Activities of HRDI India Laws

Working towards justice and legislation for all domestic workers

JUSTICE AND LEGISLATION

Working towards justice and legislation for all domestic workers

Domestic work is not recognized as labour and hence they have no rights such as fixed working hours, weekly offs, medical benefits or paid leave. They are not included in any labour law or Bill.

The Acts which do not include domestic workers:

  • The Workman’s Compensation Act of 1923
  • The Weekly Holiday Act of 1942
  • The Maternity Benefit Act of 1961
  • The Personal Injury Act of 1963
  • Gratuity Act of 1978
  • The Industrail Dispute Act-1948

Through active lobbying, advocacy and campaigning the National Domestic Workers’ Movement (NDWM) works towards helping domestic workers attain their rights and demand justice for them as workers.

The Movement organizes awareness programs, advocacy and campaigns, lobbying and consultations for stakeholders and duty bearers which include advocacy with government officials and law enforcement agencies at gram (village), Municipal, state and national levels.

Despite the resistance, the recognition of Domestic Workers’ Rights is growing in State Governments, as well as in Central Governments. Many rights have been established and yet many more are still to be achieved.

Justice & Legislation till date:

  • After ten years of advocacy work for the implementation of legislations protecting domestic workers, the National Domestic Workers’ Movement has had an important breakthrough. Advocates Mr. Colin Gonsalves, Ms. Aparna Bhat, Mr. P. Ramesh Kumar, and Mr. Vipin M. Benjamin filed the Public Interest Litigation, National Domestic Workers’ Welfare Trust and Others (Petitioners) versus Union of India (Respondent).
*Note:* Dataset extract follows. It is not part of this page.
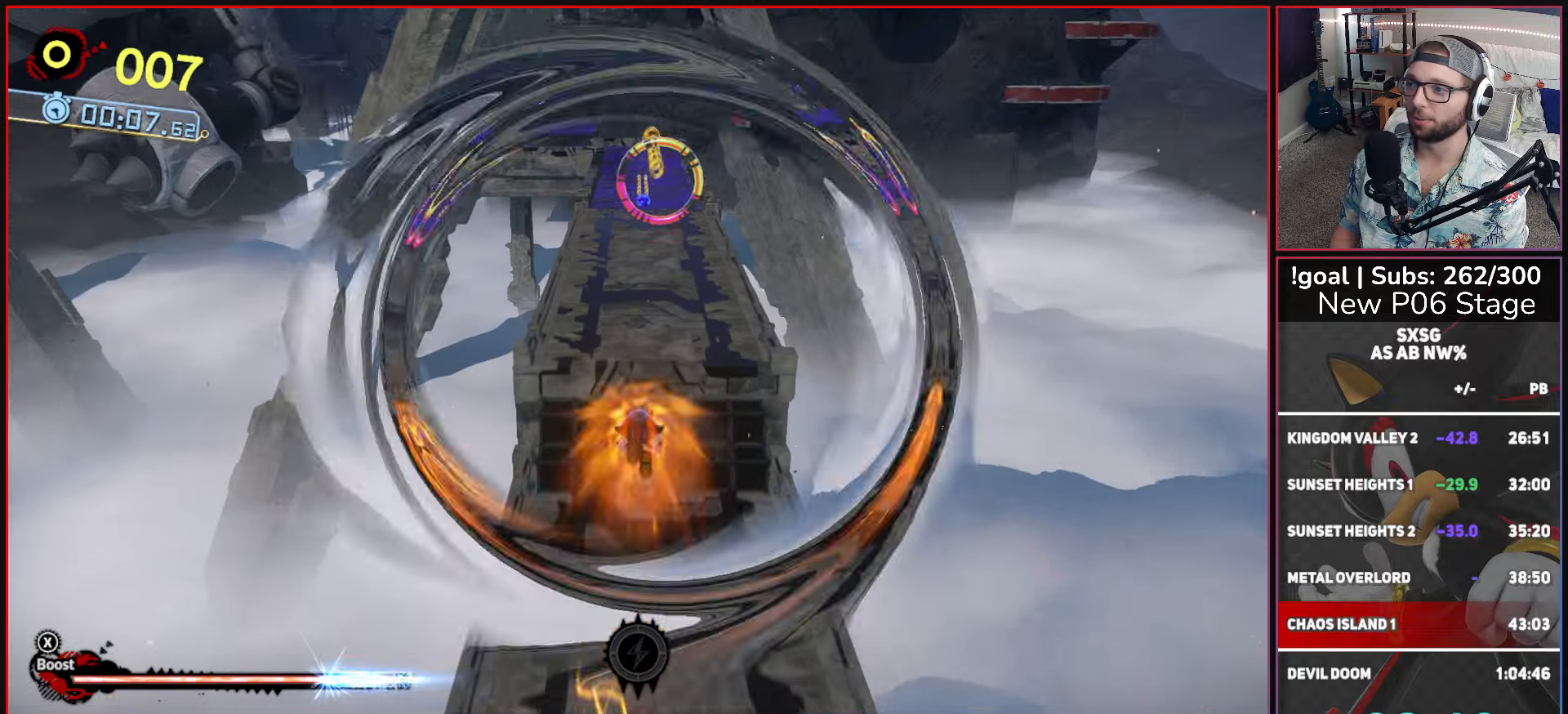
{"buttons": ["X"], "left_stick": "up", "right_stick": "center", "events": []}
This lawsuit seeks to compel the respondent to enact a comprehensive legislation protecting the rights of domestic workers throughout India. On April 10, 2003, the Honorable Justices Mrs. Ruma Pal and Mr. B.N. Srikrishna of the Supreme Court of India have agreed to hear our Public Interest Litigation (PIL).
  • The Tamil Nadu Government, State of Tamil Nadu, India, included Domestic Workers in their Unorganized Workers Group. The Tamil Nadu Domestic Workers Welfare Board was constituted on the 22nd January 2007. The notification for the Minimum Wage Act for Domestic Workers was passed in August 2007.
  • The Central government amended the Central Civil Service Conduct rules to prohibit any government official/civil servants from employing children below the age of 14 years as domestic workers.
  • Indian law prohibits the employment of children below 14 years age, in certain occupations in accordance to the Child Labour (Prohibition & Regulation) Act 1986. By 10th October 2006, the ban on child labour included employment of children in domestic work.
  • Karnataka government passed the Minimum Wage Act for Domestic workers on 1st April 2004
  • Notification for Minimum Wage Act for Domestic Workers were passed by the following State Governments: Kerala (23rd May 2005), Andhra Pradesh (24th April 2007) and Rajasthan ( 4th July 2007).
  • The Unorganised Sector Workers’ Social Security Bill, 2007 has been passed on 8th January 2008. This Bill also includes domestic workers in the unorganised sector of workers.
  • The Governements of Bihar, Jharkand and Orissa have incuded the DWs under Minimum Wage Shedule and fixed Minimum Wage for domestic workers.